Concerns regarding long-term spermatogenic failure and male infertility are still areas of uncertainty. Most studies have not reported the impact of COVID-19 on female fertility, but further studies are needed.
Impact on pulmonary vasculature and lung function
The severity of the respiratory failure usually determines the mortality of acute COVID. Endothelial dysfunction and coagulopathy have been observed in acute COVID pathogenesis. Persistent dyspnea is common in long COVID, with various hypothesized mechanisms.
On pulmonary function testing, the common abnormality is the impairment in diffusing capacity. The prolonged respiratory complications experienced by individuals who survived SARS-CoV-2 infection may be associated with many vascular issues.
SARS-CoV-2 and kidney disease
Acute kidney injury (AKI) is mostly common in COVID-19 infection, with more than 20% of hospitalized patients developing AKI.
The pathogenesis of AKI in acute COVID infection is multifactorial and includes activation of the immune system, endothelial injury, coagulation cascade, and the renin-angiotensin-aldosterone system.

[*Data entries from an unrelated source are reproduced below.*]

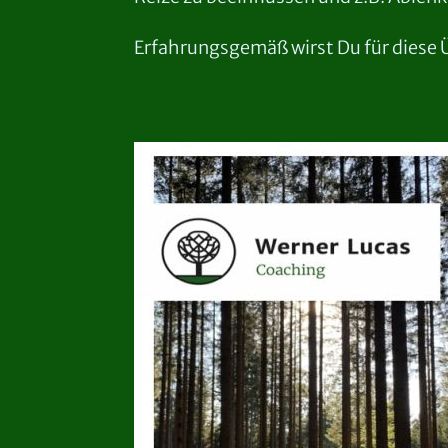
Erfahrungsgemäß wirst Du für diese 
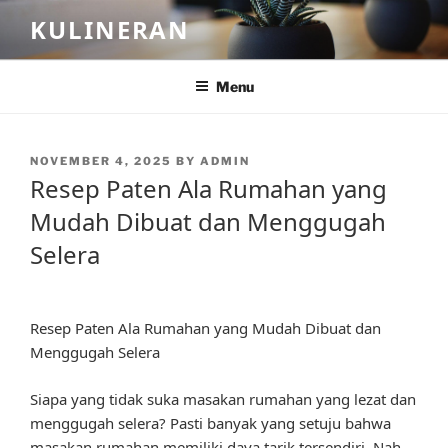
Skip
KULINERAN
to
content
Menu
POSTED
NOVEMBER 4, 2025
BY
ADMIN
ON
Resep Paten Ala Rumahan yang
Mudah Dibuat dan Menggugah
Selera
Resep Paten Ala Rumahan yang Mudah Dibuat dan
Menggugah Selera
Siapa yang tidak suka masakan rumahan yang lezat dan
menggugah selera? Pasti banyak yang setuju bahwa
masakan rumahan memiliki daya tarik tersendiri. Nah,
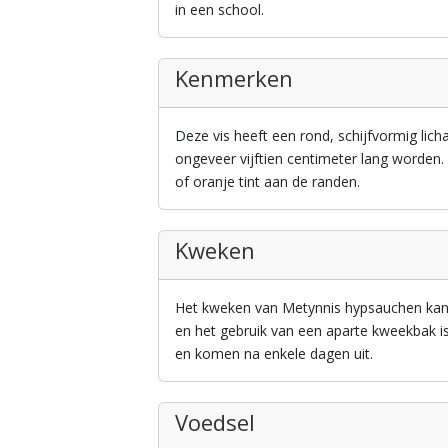
in een school.
Kenmerken
Deze vis heeft een rond, schijfvormig lic
ongeveer vijftien centimeter lang worden.
of oranje tint aan de randen.
Kweken
Het kweken van Metynnis hypsauchen kan u
en het gebruik van een aparte kweekbak i
en komen na enkele dagen uit.
Voedsel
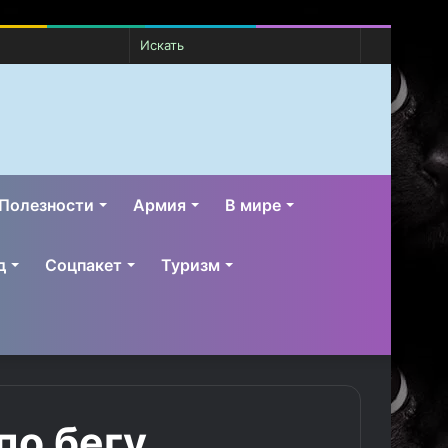
Случайная
Switch
Искать
статья
skin
Полезности
Армия
В мире
д
Соцпакет
Туризм
по бегу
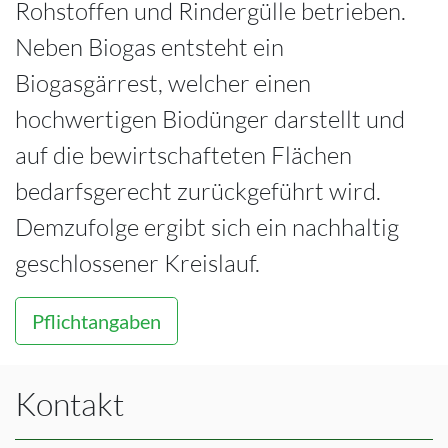
Rohstoffen und Rindergülle betrieben.
Neben Biogas entsteht ein
Biogasgärrest, welcher einen
hochwertigen Biodünger darstellt und
auf die bewirtschafteten Flächen
bedarfsgerecht zurückgeführt wird.
Demzufolge ergibt sich ein nachhaltig
geschlossener Kreislauf.
Pflichtangaben
Kontakt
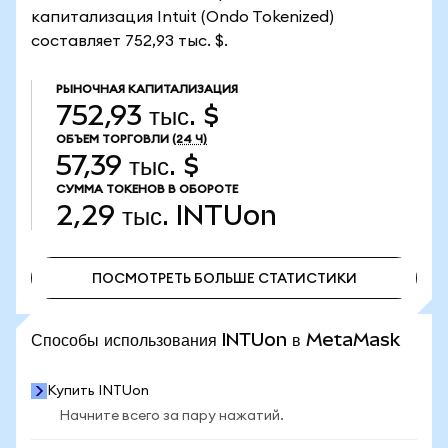
капитализация Intuit (Ondo Tokenized)
составляет 752,93 тыс. $.
РЫНОЧНАЯ КАПИТАЛИЗАЦИЯ
752,93 тыс. $
ОБЪЕМ ТОРГОВЛИ
(24 Ч)
57,39 тыс. $
СУММА ТОКЕНОВ В ОБОРОТЕ
2,29 тыс.
INTUon
ПОСМОТРЕТЬ БОЛЬШЕ СТАТИСТИКИ
ПОСМОТРЕТЬ БОЛЬШЕ СТАТИСТИКИ
Способы использования INTUon в MetaMask
Купить INTUon
Начните всего за пару нажатий.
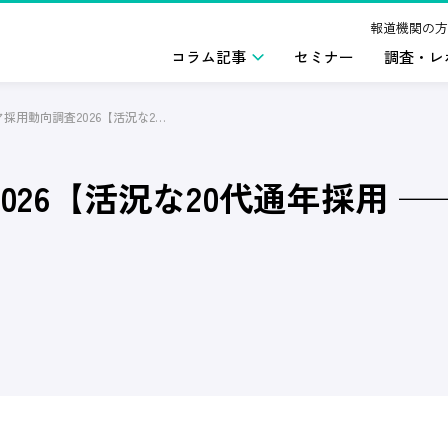
報道機関の方
コラム記事
セミナー
調査・レ
キャリア採用動向調査2026【活況な20代通年採用 ── 採用市場で企業に求められる工夫とは】
026【活況な20代通年採用 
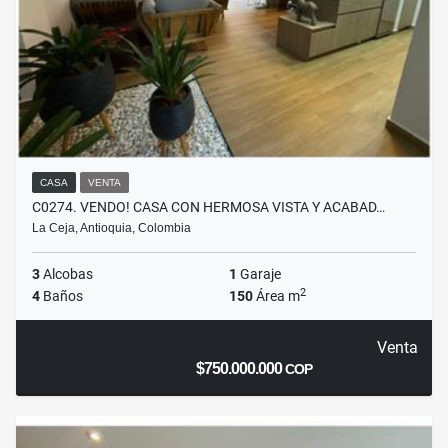
CASA
VENTA
C0274. VENDO! CASA CON HERMOSA VISTA Y ACABAD…
La Ceja, Antioquia, Colombia
3
Alcobas
1
Garaje
2
4
Baños
150
Área m
Venta
$750.000.000
COP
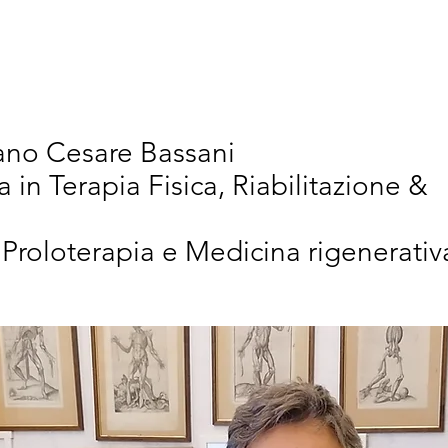
vativi
Chi Siamo
Articoli Scientifici
New
iano Cesare Bassani
a in Terapia Fisica, Riabilitazione &
 Proloterapia e Medicina rigenerativ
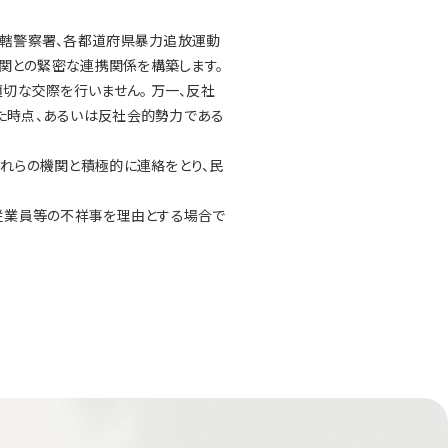
所轄警察署、各都道府県暴力追放運動
機関との緊密な連携関係を構築します。
切な交際を行いません。 万一、反社
た時点、あるいは反社会的勢力である
れらの機関と積極的に連絡をとり、民
従業員等の不祥事を理由とする場合で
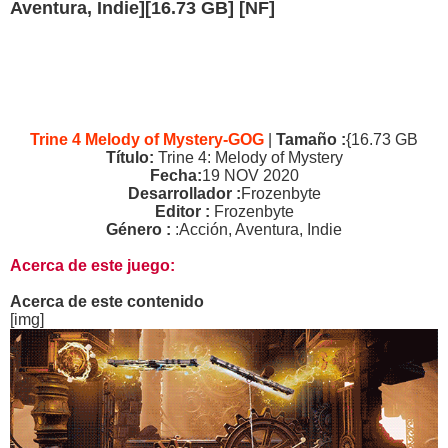
Aventura, Indie][16.73 GB] [NF]
Trine 4 Melody of Mystery-GOG
|
Tamaño :
{16.73 GB
Título:
Trine 4: Melody of Mystery
Fecha:
19 NOV 2020
Desarrollador :
Frozenbyte
Editor :
Frozenbyte
Género :
:Acción, Aventura, Indie
Acerca de este juego:
Acerca de este contenido
[img]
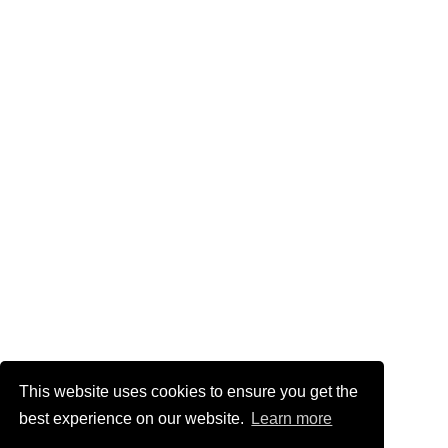
This website uses cookies to ensure you get the
best experience on our website.
Learn more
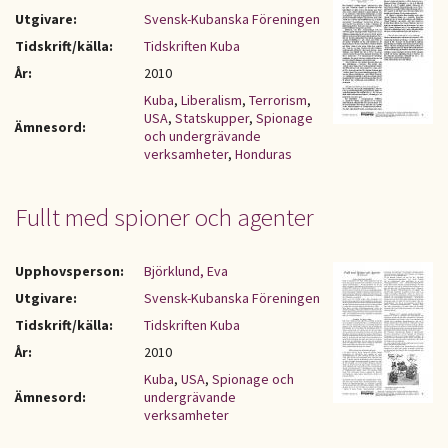
Utgivare:
Svensk-Kubanska Föreningen
Tidskrift/källa:
Tidskriften Kuba
År:
2010
Kuba
,
Liberalism
,
Terrorism
,
USA
,
Statskupper
,
Spionage
Ämnesord:
och undergrävande
verksamheter
,
Honduras
Fullt med spioner och agenter
Upphovsperson:
Björklund, Eva
Utgivare:
Svensk-Kubanska Föreningen
Tidskrift/källa:
Tidskriften Kuba
År:
2010
Kuba
,
USA
,
Spionage och
Ämnesord:
undergrävande
verksamheter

SARS-CoV-2 viral effects may continue long after clinical resolution of the infection, potentially triggering increased predisposition to recurring AKI and thus increased probabilities of chronic kidney disease (CKD) development.

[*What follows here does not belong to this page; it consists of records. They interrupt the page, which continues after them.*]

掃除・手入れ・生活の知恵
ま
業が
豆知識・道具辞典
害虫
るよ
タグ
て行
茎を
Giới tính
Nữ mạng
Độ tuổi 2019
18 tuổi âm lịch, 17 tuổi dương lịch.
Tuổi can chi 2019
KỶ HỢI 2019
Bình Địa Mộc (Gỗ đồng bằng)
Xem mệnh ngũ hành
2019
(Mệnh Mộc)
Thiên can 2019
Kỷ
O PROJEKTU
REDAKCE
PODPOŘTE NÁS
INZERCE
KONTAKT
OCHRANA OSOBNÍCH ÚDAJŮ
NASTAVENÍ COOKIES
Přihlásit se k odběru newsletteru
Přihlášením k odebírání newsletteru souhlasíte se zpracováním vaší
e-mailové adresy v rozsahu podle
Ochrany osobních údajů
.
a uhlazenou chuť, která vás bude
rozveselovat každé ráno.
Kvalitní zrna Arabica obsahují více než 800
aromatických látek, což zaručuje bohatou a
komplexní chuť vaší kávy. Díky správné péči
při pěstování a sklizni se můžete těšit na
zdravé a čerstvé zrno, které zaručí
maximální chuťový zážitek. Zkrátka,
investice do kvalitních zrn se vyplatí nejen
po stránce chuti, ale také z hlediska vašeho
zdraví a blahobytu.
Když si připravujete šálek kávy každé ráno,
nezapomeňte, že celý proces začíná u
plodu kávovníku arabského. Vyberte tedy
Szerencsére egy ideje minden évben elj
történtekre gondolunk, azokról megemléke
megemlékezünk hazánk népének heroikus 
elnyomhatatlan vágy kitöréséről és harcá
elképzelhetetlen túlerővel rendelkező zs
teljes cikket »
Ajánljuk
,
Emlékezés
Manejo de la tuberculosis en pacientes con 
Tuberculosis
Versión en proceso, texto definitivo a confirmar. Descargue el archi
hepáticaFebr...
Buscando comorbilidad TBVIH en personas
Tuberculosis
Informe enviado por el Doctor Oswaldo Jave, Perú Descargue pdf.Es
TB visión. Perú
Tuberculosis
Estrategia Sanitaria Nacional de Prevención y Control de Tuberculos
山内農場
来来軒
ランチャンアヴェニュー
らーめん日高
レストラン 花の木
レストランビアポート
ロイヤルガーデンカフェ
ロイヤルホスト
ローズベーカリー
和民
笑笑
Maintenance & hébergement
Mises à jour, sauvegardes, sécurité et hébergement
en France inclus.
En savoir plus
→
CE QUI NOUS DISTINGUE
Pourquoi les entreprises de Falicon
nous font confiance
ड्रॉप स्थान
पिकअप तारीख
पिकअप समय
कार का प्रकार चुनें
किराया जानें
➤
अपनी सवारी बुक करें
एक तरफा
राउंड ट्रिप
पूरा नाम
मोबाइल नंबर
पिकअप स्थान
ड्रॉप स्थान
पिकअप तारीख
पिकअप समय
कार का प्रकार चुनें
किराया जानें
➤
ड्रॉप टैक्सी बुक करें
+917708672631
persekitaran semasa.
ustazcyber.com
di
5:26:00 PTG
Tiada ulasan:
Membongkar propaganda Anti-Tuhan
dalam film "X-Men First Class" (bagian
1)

The interaction of SARS-CoV-2 infection with other predisposing genetic risk factors for progressive CKD needs further exploration.
Individuals with long COVID often experience exercise intolerance. A meta-analysis of nine studies found that peak oxygen consumption (VO2) was 4.9 mL/kg/min lower in those with prolonged COVID symptoms than those without.
Exercise intolerance in individuals with long COVID may be related to impaired peripheral oxygen extraction, influenced by factors like hematocrit level, oxygen off-loading from hemoglobin, capillary transit time, capillary density, diffusional oxygen conductance, and muscle oxidative capacity.
Endothelial and autonomic dysfunction and skeletal muscle alterations due to SARS-CoV-2 infection may also reduce oxygen extraction.
Balancing exercise and symptom management
Although preliminary findings hint at exercise benefits in long COVID rehabilitation, it's not universally applicable due to potential post-exertional symptom exacerbation.
Specifically, individuals diagnosed with myalgic encephalomyelitis/chronic fatigue syndrome (ME/CFS), or experiencing post-exertional malaise, should avoid it. In such cases, alternative energy management strategies, such as pacing, are recommended.
Future research should explore optimal exercise dosage, targeted symptoms, and patient suitability for effective management of long COVID.